Segment Open
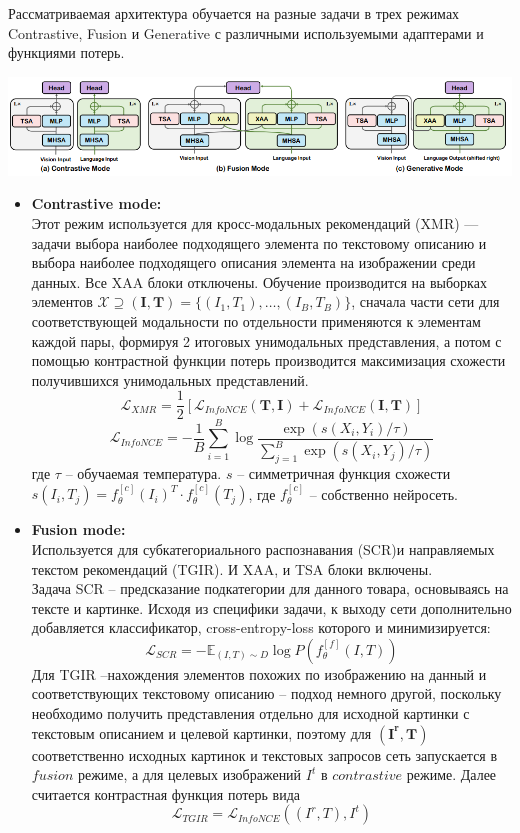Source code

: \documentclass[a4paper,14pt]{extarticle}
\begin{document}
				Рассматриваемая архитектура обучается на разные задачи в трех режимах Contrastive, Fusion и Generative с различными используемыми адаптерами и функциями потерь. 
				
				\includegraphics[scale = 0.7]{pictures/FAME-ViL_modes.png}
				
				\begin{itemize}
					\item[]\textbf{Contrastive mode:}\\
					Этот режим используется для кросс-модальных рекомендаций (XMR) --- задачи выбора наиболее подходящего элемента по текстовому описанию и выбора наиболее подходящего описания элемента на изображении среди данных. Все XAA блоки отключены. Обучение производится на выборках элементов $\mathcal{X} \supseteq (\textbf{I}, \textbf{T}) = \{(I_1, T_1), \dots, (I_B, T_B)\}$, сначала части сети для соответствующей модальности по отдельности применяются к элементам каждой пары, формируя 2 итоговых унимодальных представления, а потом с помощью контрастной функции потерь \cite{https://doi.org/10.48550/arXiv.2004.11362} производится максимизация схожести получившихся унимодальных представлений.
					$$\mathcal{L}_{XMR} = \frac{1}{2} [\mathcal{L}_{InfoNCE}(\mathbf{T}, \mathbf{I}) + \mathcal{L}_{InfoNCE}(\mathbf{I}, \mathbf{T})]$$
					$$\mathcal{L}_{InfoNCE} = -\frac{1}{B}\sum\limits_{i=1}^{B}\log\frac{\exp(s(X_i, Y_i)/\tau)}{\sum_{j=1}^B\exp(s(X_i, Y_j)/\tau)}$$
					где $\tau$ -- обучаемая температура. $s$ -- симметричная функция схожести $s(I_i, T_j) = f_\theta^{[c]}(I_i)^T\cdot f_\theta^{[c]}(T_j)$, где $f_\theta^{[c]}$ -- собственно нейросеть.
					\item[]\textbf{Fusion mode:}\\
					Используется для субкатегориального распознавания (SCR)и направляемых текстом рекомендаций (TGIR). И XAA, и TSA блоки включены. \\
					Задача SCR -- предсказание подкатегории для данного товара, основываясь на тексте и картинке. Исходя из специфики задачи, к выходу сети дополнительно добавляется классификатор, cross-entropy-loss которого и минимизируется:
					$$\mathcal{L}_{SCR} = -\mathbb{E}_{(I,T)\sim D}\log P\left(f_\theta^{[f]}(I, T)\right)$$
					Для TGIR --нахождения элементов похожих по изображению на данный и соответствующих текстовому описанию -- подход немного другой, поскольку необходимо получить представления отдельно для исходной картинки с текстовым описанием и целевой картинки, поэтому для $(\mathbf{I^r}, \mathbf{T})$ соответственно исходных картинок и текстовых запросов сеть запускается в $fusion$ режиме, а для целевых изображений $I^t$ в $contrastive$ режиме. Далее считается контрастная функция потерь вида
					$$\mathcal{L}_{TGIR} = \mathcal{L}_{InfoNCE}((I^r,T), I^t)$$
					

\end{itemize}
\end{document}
Segment Closed
Segment Open
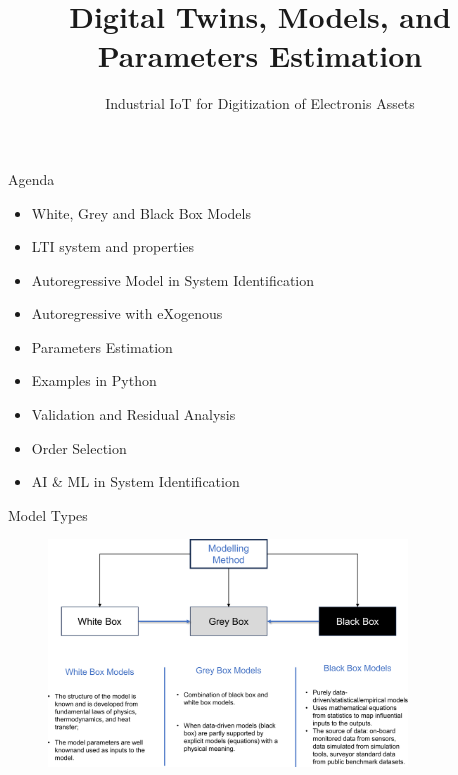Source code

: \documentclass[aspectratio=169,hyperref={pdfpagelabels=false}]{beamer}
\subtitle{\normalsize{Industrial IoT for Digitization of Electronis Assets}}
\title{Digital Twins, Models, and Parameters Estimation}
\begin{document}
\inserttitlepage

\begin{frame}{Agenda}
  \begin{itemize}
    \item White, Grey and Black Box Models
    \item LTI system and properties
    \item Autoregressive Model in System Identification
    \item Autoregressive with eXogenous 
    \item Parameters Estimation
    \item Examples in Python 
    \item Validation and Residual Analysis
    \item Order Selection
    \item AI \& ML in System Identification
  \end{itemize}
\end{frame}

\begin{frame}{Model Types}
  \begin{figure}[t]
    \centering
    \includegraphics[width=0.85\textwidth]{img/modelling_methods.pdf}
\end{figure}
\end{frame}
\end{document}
Segment Closed
Segment Open
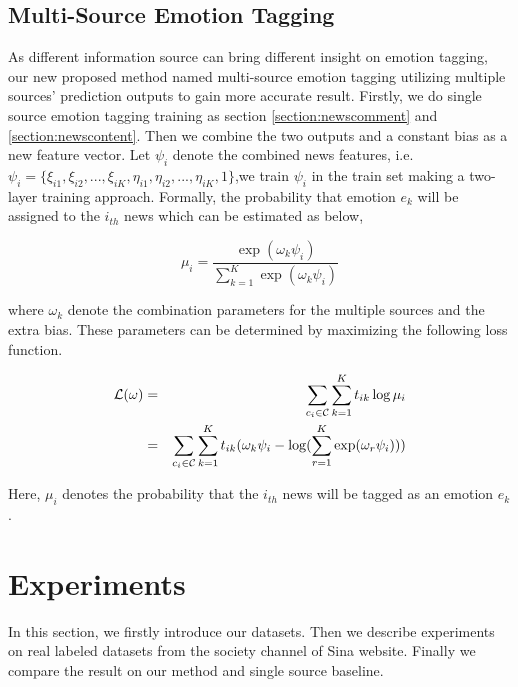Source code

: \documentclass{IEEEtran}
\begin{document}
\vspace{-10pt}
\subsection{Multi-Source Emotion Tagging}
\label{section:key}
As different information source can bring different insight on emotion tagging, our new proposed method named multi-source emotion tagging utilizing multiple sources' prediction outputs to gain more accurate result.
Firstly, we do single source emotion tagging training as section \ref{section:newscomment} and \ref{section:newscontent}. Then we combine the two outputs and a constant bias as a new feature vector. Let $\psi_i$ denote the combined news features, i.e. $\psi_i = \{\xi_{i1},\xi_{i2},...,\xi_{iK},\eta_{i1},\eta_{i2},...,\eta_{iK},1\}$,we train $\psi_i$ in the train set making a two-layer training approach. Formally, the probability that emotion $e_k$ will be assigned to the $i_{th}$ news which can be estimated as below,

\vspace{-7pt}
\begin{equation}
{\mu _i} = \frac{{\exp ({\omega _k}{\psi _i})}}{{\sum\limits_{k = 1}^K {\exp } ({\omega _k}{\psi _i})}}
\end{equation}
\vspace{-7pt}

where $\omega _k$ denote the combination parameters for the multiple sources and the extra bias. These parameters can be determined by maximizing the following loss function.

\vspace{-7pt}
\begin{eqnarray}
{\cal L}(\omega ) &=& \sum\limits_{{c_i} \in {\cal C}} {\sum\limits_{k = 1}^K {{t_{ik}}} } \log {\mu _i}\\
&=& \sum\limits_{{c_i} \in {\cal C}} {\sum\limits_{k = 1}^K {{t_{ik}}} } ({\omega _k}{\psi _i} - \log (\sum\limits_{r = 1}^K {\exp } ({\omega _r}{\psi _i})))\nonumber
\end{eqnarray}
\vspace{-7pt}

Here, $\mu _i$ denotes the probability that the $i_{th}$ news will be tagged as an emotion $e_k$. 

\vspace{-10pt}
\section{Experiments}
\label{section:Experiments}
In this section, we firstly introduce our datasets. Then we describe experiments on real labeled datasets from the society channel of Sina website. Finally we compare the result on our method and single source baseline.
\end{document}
Segment Closed
=== The problem ===
Copy each line of the listing in which the word "Autoregressive" can be found.

=== Exercise solution ===
    \item Autoregressive Model in System Identification
    \item Autoregressive with eXogenous 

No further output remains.